Lo studio testimonia una metamorfosi significativa: il 41% delle piccole e medie imprese desidera che il proprio consulente contabile sappia analizzare i dati, produrre report avanzati e offrire consulenze predittive sulle performance aziendali. L’attività del commercialista non si esaurisce più nella mera tenuta dei conti, ma ora è attore attivo nella crescita dell’impresa, chiamato a tradurre i dati in azioni concrete e a disegnare scenari operativi futuri.

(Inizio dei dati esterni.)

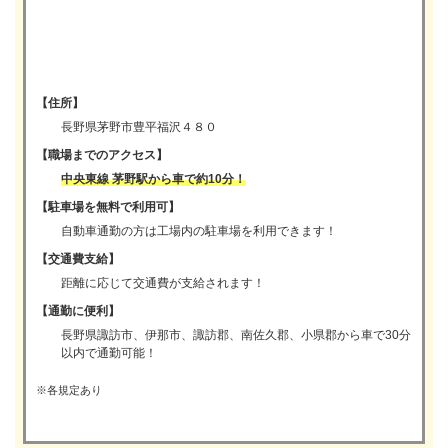
【住所】
長野県茅野市豊平福沢４８０
【職場までのアクセス】
中央東線 茅野駅から車で約10分！
【駐車場を無料で利用可】
自動車通勤の方は工場内の駐車場を利用できます！
【交通費支給】
距離に応じて交通費が支給されます！
【通勤に便利】
長野県諏訪市、伊那市、諏訪郡、南佐久郡、小県郡から車で30分
以内で通勤可能！
※各規定あり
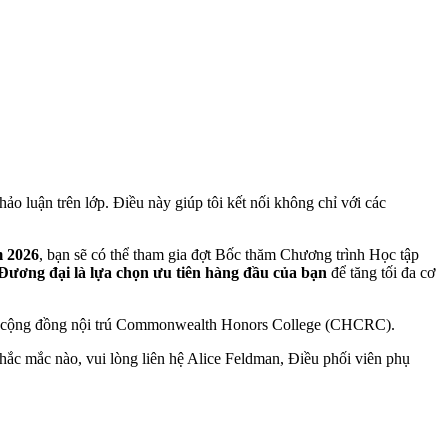
hảo luận trên lớp. Điều này giúp tôi kết nối không chỉ với các
m 2026
, bạn sẽ có thể tham gia đợt Bốc thăm Chương trình Học tập
ương đại là lựa chọn ưu tiên hàng đầu của bạn
để tăng tối đa cơ
 Khu cộng đồng nội trú Commonwealth Honors College (CHCRC).
thắc mắc nào, vui lòng liên hệ Alice Feldman, Điều phối viên phụ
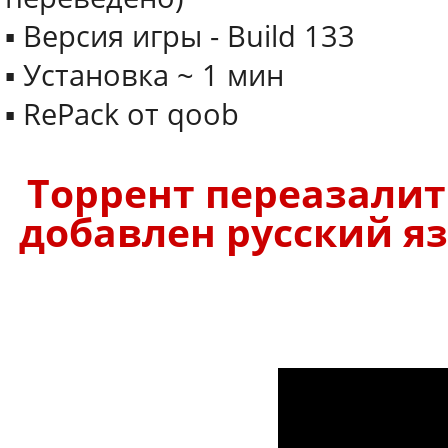
▪ Версия игры - Build 133
▪ Установка ~ 1 мин
▪ RePack от qoob
Торрент переазалит.
добавлен русский яз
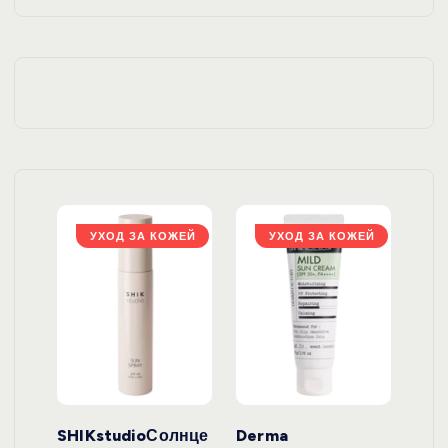
ЖЕЙ
УХОД ЗА КОЖЕЙ
УХОД ЗА КОЖЕЙ
ло
SHIKstudioСолнце
Derma
Ara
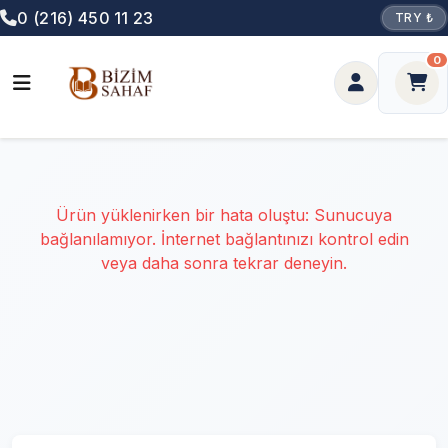
0 (216) 450 11 23
TRY ₺
0
Ürün yüklenirken bir hata oluştu: Sunucuya
bağlanılamıyor. İnternet bağlantınızı kontrol edin
veya daha sonra tekrar deneyin.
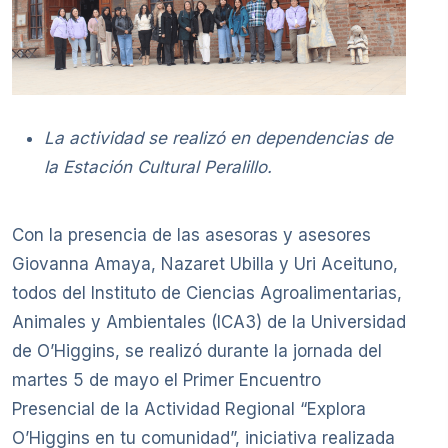
La actividad se realizó en dependencias de
la Estación Cultural Peralillo.
Con la presencia de las asesoras y asesores
Giovanna Amaya, Nazaret Ubilla y Uri Aceituno,
todos del Instituto de Ciencias Agroalimentarias,
Animales y Ambientales (ICA3) de la Universidad
de O’Higgins, se realizó durante la jornada del
martes 5 de mayo el Primer Encuentro
Presencial de la Actividad Regional “Explora
O’Higgins en tu comunidad”, iniciativa realizada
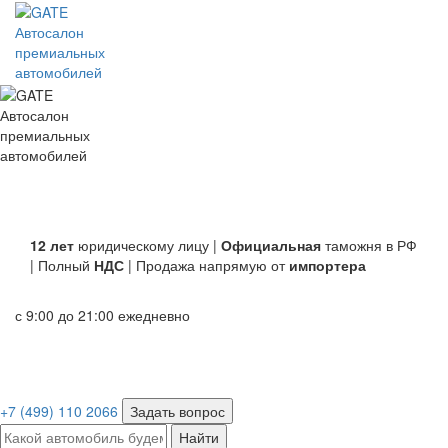
Автосалон
премиальных
автомобилей
Автосалон
премиальных
автомобилей
12 лет
юридическому лицу |
Официальная
таможня в РФ
| Полный
НДС
| Продажа напрямую от
импортера
с 9:00 до 21:00 ежедневно
+7 (499) 110 2066
Задать вопрос
Найти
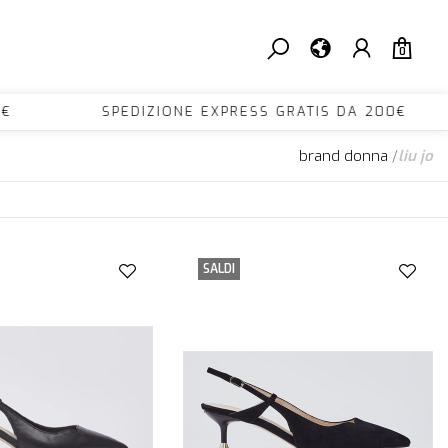
0
200€ SPEDIZIONE EXPRESS GRATIS DA 200€ 
brand donna
/
liu jo
SALDI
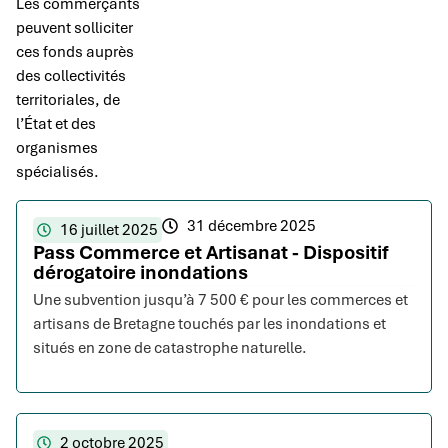
Les commerçants
peuvent solliciter
ces fonds auprès
des collectivités
territoriales, de
l’État et des
organismes
spécialisés.
31 décembre 2025
16 juillet 2025
Pass Commerce et Artisanat - Dispositif
dérogatoire inondations
Une subvention jusqu’à 7 500 € pour les commerces et
artisans de Bretagne touchés par les inondations et
situés en zone de catastrophe naturelle.
2 octobre 2025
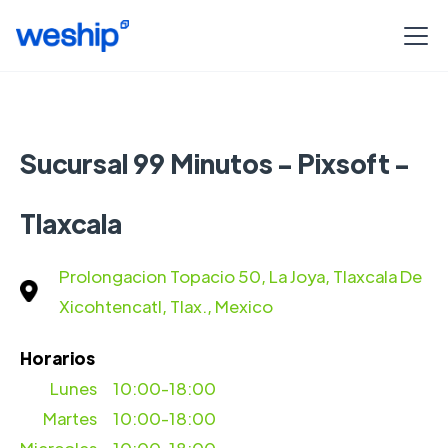
Sucursal 99 Minutos - Pixsoft -
Tlaxcala
Prolongacion Topacio 50, La Joya, Tlaxcala De
Xicohtencatl, Tlax., Mexico
Horarios
Lunes
10:00-18:00
Martes
10:00-18:00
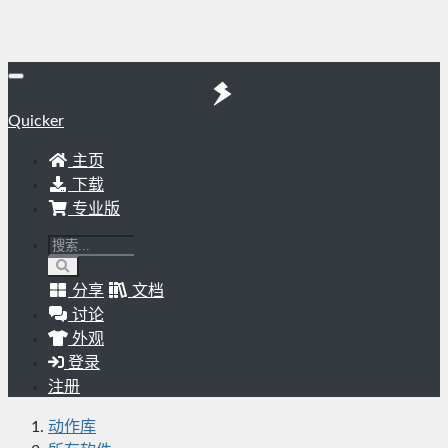
Quicker
主页
下载
专业版
分享
文档
讨论
外观
登录
注册
动作库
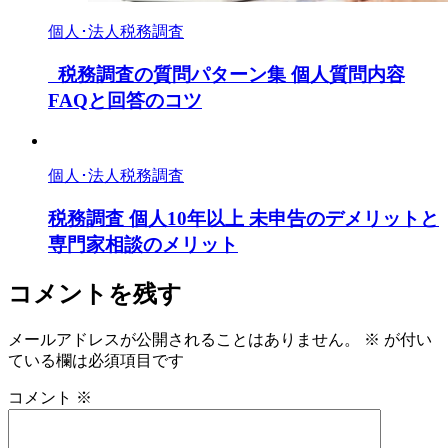
個人･法人税務調査
税務調査の質問パターン集 個人質問内容
FAQと回答のコツ
個人･法人税務調査
税務調査 個人10年以上 未申告のデメリットと
専門家相談のメリット
コメントを残す
メールアドレスが公開されることはありません。
※
が付い
ている欄は必須項目です
コメント
※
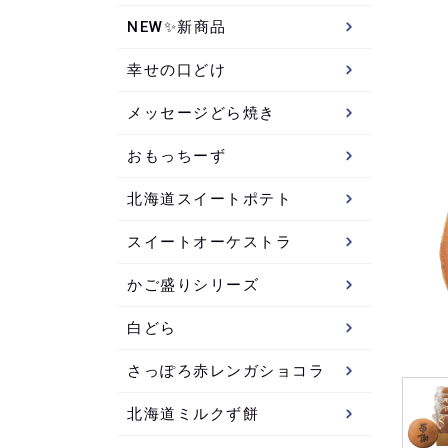
NEW✨新商品
幸せの口どけ
メッセージどら焼き
おもっちーず
北海道スイートポテト
スイートオーケストラ
かご盛りシリーズ
白どら
さっぽろ赤レンガショコラ
北海道ミルクず餅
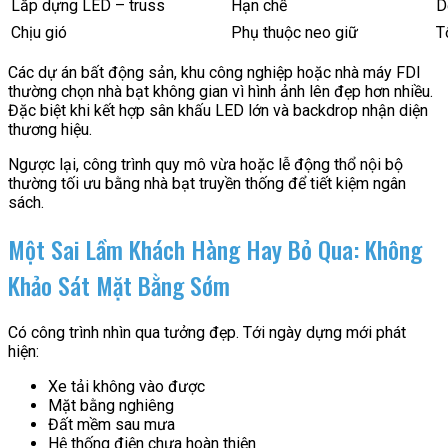
Lắp dựng LED – truss
Hạn chế
D
Chịu gió
Phụ thuộc neo giữ
T
Các dự án bất động sản, khu công nghiệp hoặc nhà máy FDI
thường chọn nhà bạt không gian vì hình ảnh lên đẹp hơn nhiều.
Đặc biệt khi kết hợp sân khấu LED lớn và backdrop nhận diện
thương hiệu.
Ngược lại, công trình quy mô vừa hoặc lễ động thổ nội bộ
thường tối ưu bằng nhà bạt truyền thống để tiết kiệm ngân
sách.
Một Sai Lầm Khách Hàng Hay Bỏ Qua: Không
Khảo Sát Mặt Bằng Sớm
Có công trình nhìn qua tưởng đẹp. Tới ngày dựng mới phát
hiện:
Xe tải không vào được
Mặt bằng nghiêng
Đất mềm sau mưa
Hệ thống điện chưa hoàn thiện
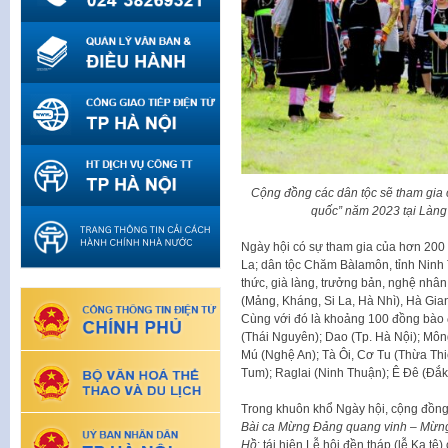
Cộng đồng các dân tộc sẽ tham gia 
quốc” năm 2023 tại Làng
Ngày hội có sự tham gia của hơn 200 
La; dân tộc Chăm Bàlamôn, tỉnh Ninh T
thức, già làng, trưởng bản, nghệ nhâ
(Mảng, Kháng, Si La, Hà Nhì), Hà Gia
Cùng với đó là khoảng 100 đồng bào 
(Thái Nguyên); Dao (Tp. Hà Nội); Môn
Mú (Nghệ An); Tà Ôi, Cơ Tu (Thừa Thi
Tum); Raglai (Ninh Thuận); Ê Đê (Đắk
Trong khuôn khổ Ngày hội, cộng đồng 
Bài ca Mừng Đảng quang vinh – Mừn
Hồ
; tái hiện Lễ hội đền tháp (lễ Ka 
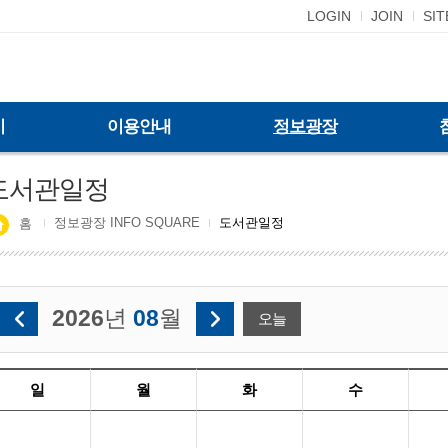
LOGIN
JOIN
SI
기
이용안내
정보광장
도서관일정
정보광장 INFO SQUARE
도서관일정
홈
2026
년
08
월
오늘
일
월
화
수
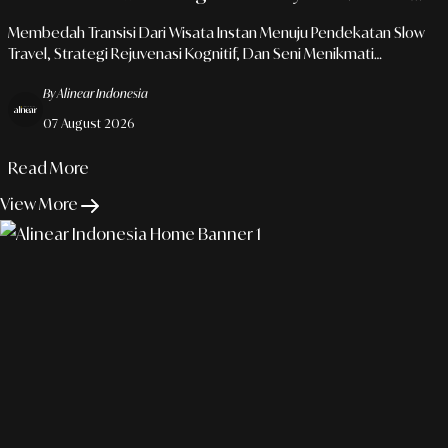
Rejuvenasi Urban
Membedah Transisi Dari Wisata Instan Menuju Pendekatan Slow
Travel, Strategi Rejuvenasi Kognitif, Dan Seni Menikmati
Perjalanan Secara Berkesadaran Bagi Profesional Urban.
By Alinear Indonesia
07 August 2026
Read More
View More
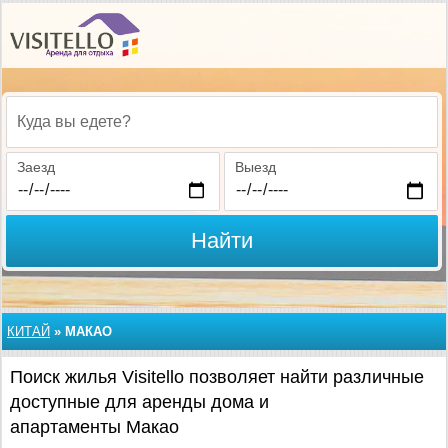
Куда вы едете?
Заезд
Выезд
Найти
КИТАЙ
»
МАКАО
Поиск жилья Visitello позволяет найти различные
доступные для аренды дома и
апартаменты Макао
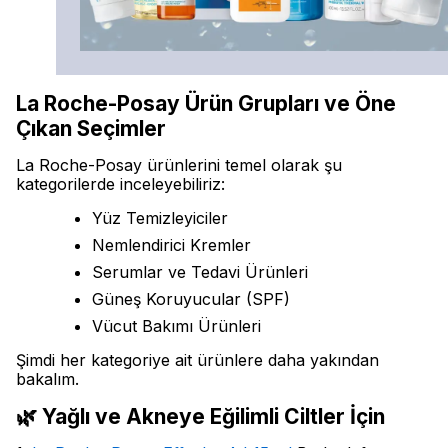
La Roche-Posay Ürün Grupları ve Öne
Çıkan Seçimler
La Roche-Posay ürünlerini temel olarak şu
kategorilerde inceleyebiliriz:
Yüz Temizleyiciler
Nemlendirici Kremler
Serumlar ve Tedavi Ürünleri
Güneş Koruyucular (SPF)
Vücut Bakımı Ürünleri
Şimdi her kategoriye ait ürünlere daha yakından
bakalım.
🌿 Yağlı ve Akneye Eğilimli Ciltler İçin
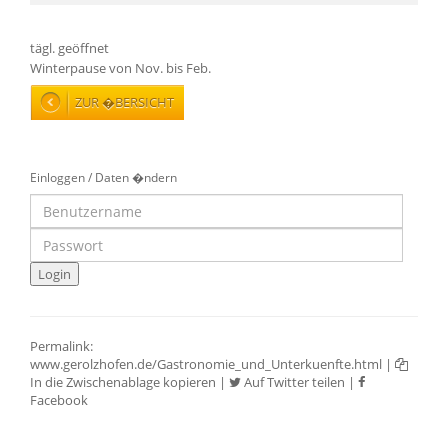
tägl. geöffnet
Winterpause von Nov. bis Feb.
ZUR �BERSICHT
Einloggen / Daten �ndern
Permalink:
www.gerolzhofen.de/Gastronomie_und_Unterkuenfte.html
|
In die Zwischenablage kopieren
|
Auf Twitter teilen
|
Facebook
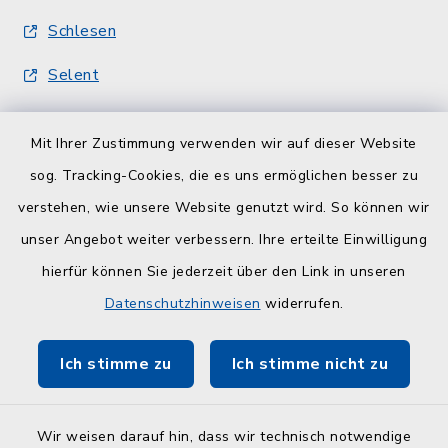
Schlesen
Selent
Quicklinks
Mit Ihrer Zustimmung verwenden wir auf dieser Website
sog. Tracking-Cookies, die es uns ermöglichen besser zu
Kreisverwaltung
verstehen, wie unsere Website genutzt wird. So können wir
Serviceportal Schleswig-Holstein
unser Angebot weiter verbessern. Ihre erteilte Einwilligung
hierfür können Sie jederzeit über den Link in unseren
ZuFiSH
Datenschutzhinweisen
widerrufen.
Touristinfo Hohwachter Bucht
Ich stimme zu
Ich stimme nicht zu
Am Selent/Schlesen MapOne
Wir weisen darauf hin, dass wir technisch notwendige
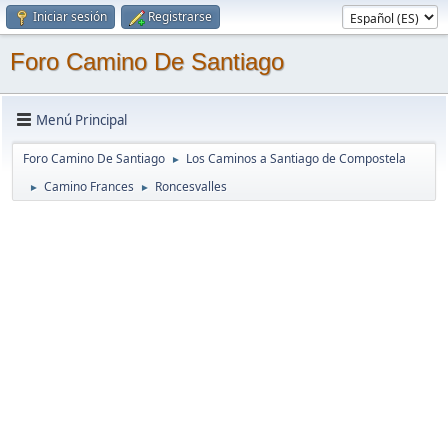
Iniciar sesión
Registrarse
Foro Camino De Santiago
Menú Principal
Foro Camino De Santiago
Los Caminos a Santiago de Compostela
►
Camino Frances
Roncesvalles
►
►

Le nuove piattaforme digitali e gli strumenti di AI consentono infatti di gestire simulazioni, valutare rischi e opportunità, pianificare gli investimenti e suggerire azioni tempestive per gestire la liquidità o fronteggiare periodi complessi. L’utilizzo diffuso di portali, sistemi gestionali condivisi e comunicazione online sta cambiando anche la natura del dialogo consulente-cliente: la collaborazione diventa quotidiana e agile, con il 68% delle PMI che conferma però il valore insostituibile dell’incontro diretto.
Elemento chiave di questa evoluzione resta la fiducia: il 78% delle imprese intervistate sceglie di non cambiare professionista, affidandosi a chi conosce da tempo la realtà aziendale. Tuttavia, aumenta la richiesta di un apporto consulenziale di qualità superiore, incentrato sulla capacità di decifrare numeri, leggere tendenze di mercato e guidare le decisioni cruciali.
In questo senso l’approccio data-driven portato dall’AI rappresenta una leva decisiva, permette di estrarre insight puntuali, minimizzare gli errori nelle proiezioni e strutturare piani aziendali più solidi. Un commercialista oggi ha la possibilità, grazie all’AI, di monitorare indicatori finanziari in tempo reale, individuare aree di miglioramento e suggerire strategie per crescere anche in mercati incerti.
Come osserva Giuseppe Busacca, General Manager BU Professional Solutions di TeamSystem, “le imprese chiedono ai commercialisti e consulenti del lavoro di essere veri partner di crescita”, sottolineando come il digitale favorisca servizi più ricchi e personalizzati.
In definitiva, lungi dal “sostituire” il professionista con algoritmi e computer, l’intelligenza artificiale eleva la consulenza, arricchendola di strumenti e analisi che consentono di anticipare i bisogni dell’impresa. Il commercialista si conferma così una figura centrale e rinnovata nell’ecosistema delle PMI: punto di riferimento affidabile, interprete esperto dei dati, promotore di innovazione e crescita sostenibile.
Il futuro della consulenza, come dimostra la ricerca TeamSystem-Kantar, sarà digitale ma fortemente orientato al valore umano e alla centralità della relazione, pilastri irrinunciabili in un’Italia produttiva sempre più tecnologica, ma mai impersonale.